GMRES convergence history for a 1D Poisson problem, based on eigenvectors, aggregation, and linear interpolation

Figure 6 shows a similar comparison, based on the 2D version of (3), discretized on a uniform finite difference mesh. In this case, eigenvector-based two-level method converges faster than the other scenarios, but aggregation-based techniques remain promising, and the (bi)linear interpolation performs the worst. This kind of performance is not one that we typically expect from multigrid (bilinear interpolation works well, and aggregation does not converge).

Fig. 6
figure 6

GMRES convergence history for a 2D Poisson problem, based on eigenvectors, aggregation, and bilinear interpolation

4 Singular but Consistent Systems

The last example is based on the 2D diffusion equation with Neumann conditions at the boundaries, set such that the resultant linear system is consistent.
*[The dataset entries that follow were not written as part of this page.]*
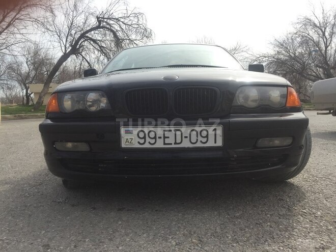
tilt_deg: -5.9
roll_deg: +0.1
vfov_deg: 48.2
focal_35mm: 29
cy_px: 126
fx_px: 281
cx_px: 168
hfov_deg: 61.7
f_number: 2.2
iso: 32
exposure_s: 1/1276
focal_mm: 4.15
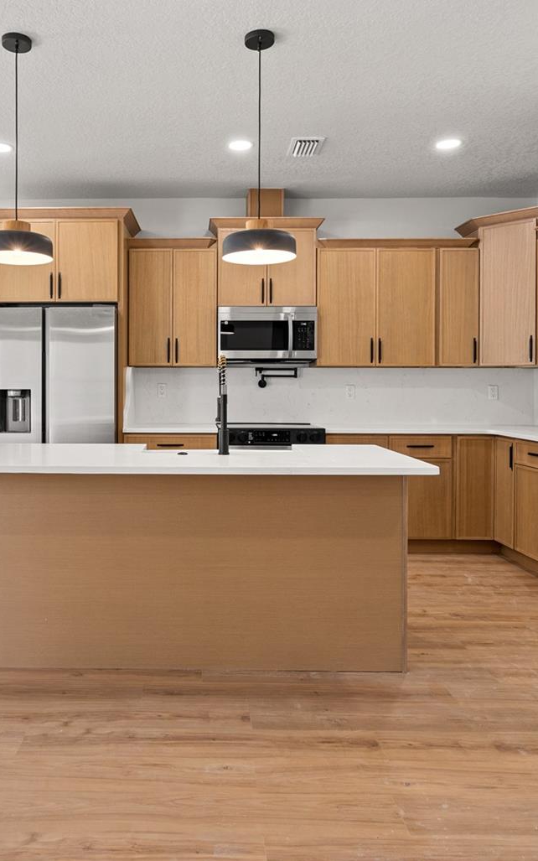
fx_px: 633
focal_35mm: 27
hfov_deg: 45.4
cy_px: 420
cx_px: 183
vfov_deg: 68.4
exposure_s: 1/10
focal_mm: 17
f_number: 7.1
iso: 250
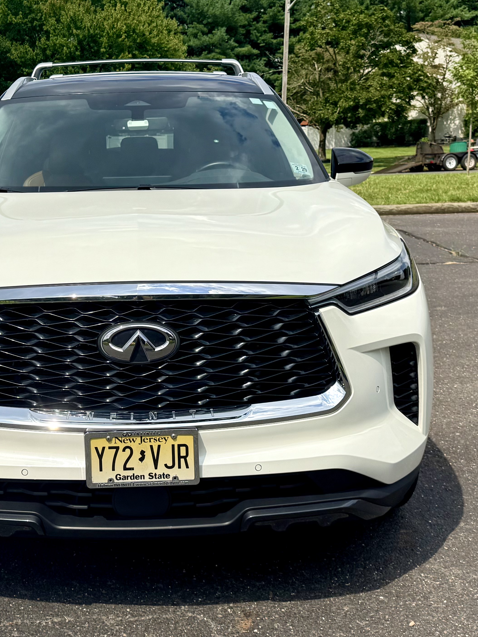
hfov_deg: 29.4
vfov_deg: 38.8
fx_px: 902
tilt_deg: -7.8
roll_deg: +0.7
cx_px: 139
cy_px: 278
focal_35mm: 49
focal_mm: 6.76
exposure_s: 1/6711
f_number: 1.78
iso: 80
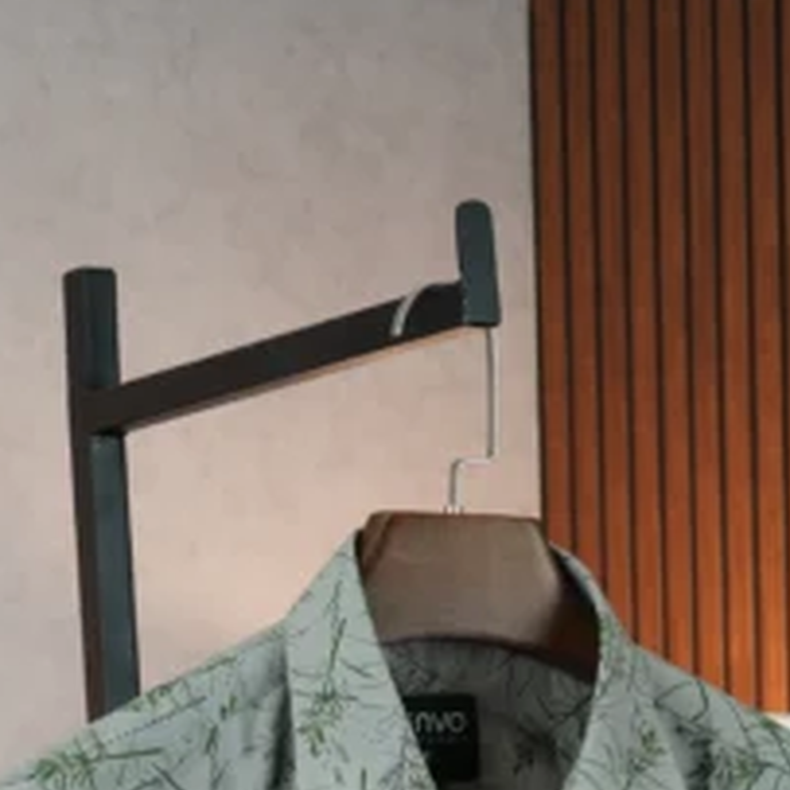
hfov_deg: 12.9
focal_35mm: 135
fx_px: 3486
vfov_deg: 12.2
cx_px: 483
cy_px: 1236
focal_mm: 50
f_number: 8
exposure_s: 1/160
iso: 2000
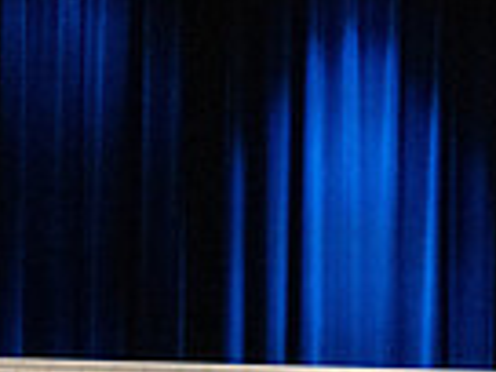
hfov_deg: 4.2
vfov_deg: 3.2
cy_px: 608
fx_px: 6591
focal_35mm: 460
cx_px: 1135
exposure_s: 1/640
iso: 6400
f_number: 2.8
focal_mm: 104
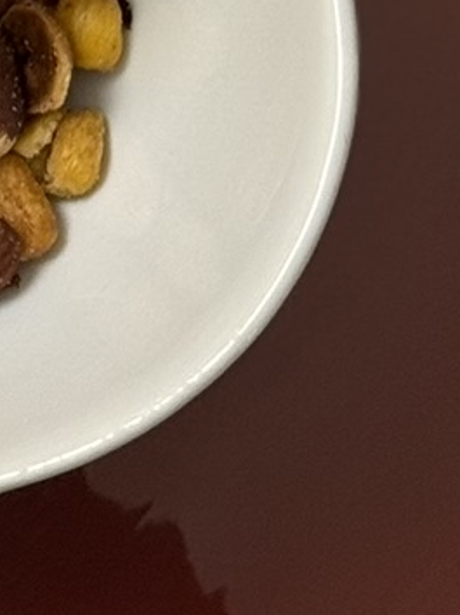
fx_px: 4932
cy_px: -684
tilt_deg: -84.5
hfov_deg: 5.2
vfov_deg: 6.9
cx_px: -623
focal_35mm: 278
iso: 125
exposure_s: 1/50
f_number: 1.78
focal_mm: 6.76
The matrix A is now singular, and is of rank n − 1. If A c is nonsingular, it can be shown that \(\mathcal{N}(P_{N}A) = \mathcal{N}(\mathit{AQ}_{N}) = \mathcal{N}({(P_{N}A)}^{T})\) [2]. In this case, according to Theorem 2.4 of [1], GMRES is guaranteed to converge to the least-squares solution of (2). An invertible coarse-grid matrix A c can be obtained by modifying a nn such that the sum of the last row is nonzero.

Figure 7 shows the convergence history for different choices of I H h, for constant density. In this case, the (augmented) aggregation strategy outperforms both eigenvector– and bilinear interpolation–based approach. Convergence of the problem with one bubble is shown in Fig. 8. Use of eigenvectors leads to the fastest convergence, even though it is not as fast as the convergence seen from the previous examples.

Fig. 7
figure 7

GMRES convergence history for a 2D diffusion problem with uniform density

Fig. 8
figure 8

GMRES convergence history for a 2D diffusion problem with one bubble and density ratio 103

5 Final Remarks

The potential of multilevel Krylov methods has been demonstrated in a number of papers; see also, e.g., [4]. This short note sheds some additional glimpse about this potential. Some examples suggest that eigenvector-based approach does not necessarily turn out to be the best way of setting up a multilevel Krylov method. Therefore, one can also argue that any approximation to eigenvectors may also lead to a non-optimal method. On the other hand, some examples show that it may be possible to get an extremely fast converging method using a rather simple transfer operator. What is crucial in this respect seems to lie in the choice of the transfer operator \(\mathit{I_{H }^{h}}\). Unfortunately, at this point, no guideline is available in this direction.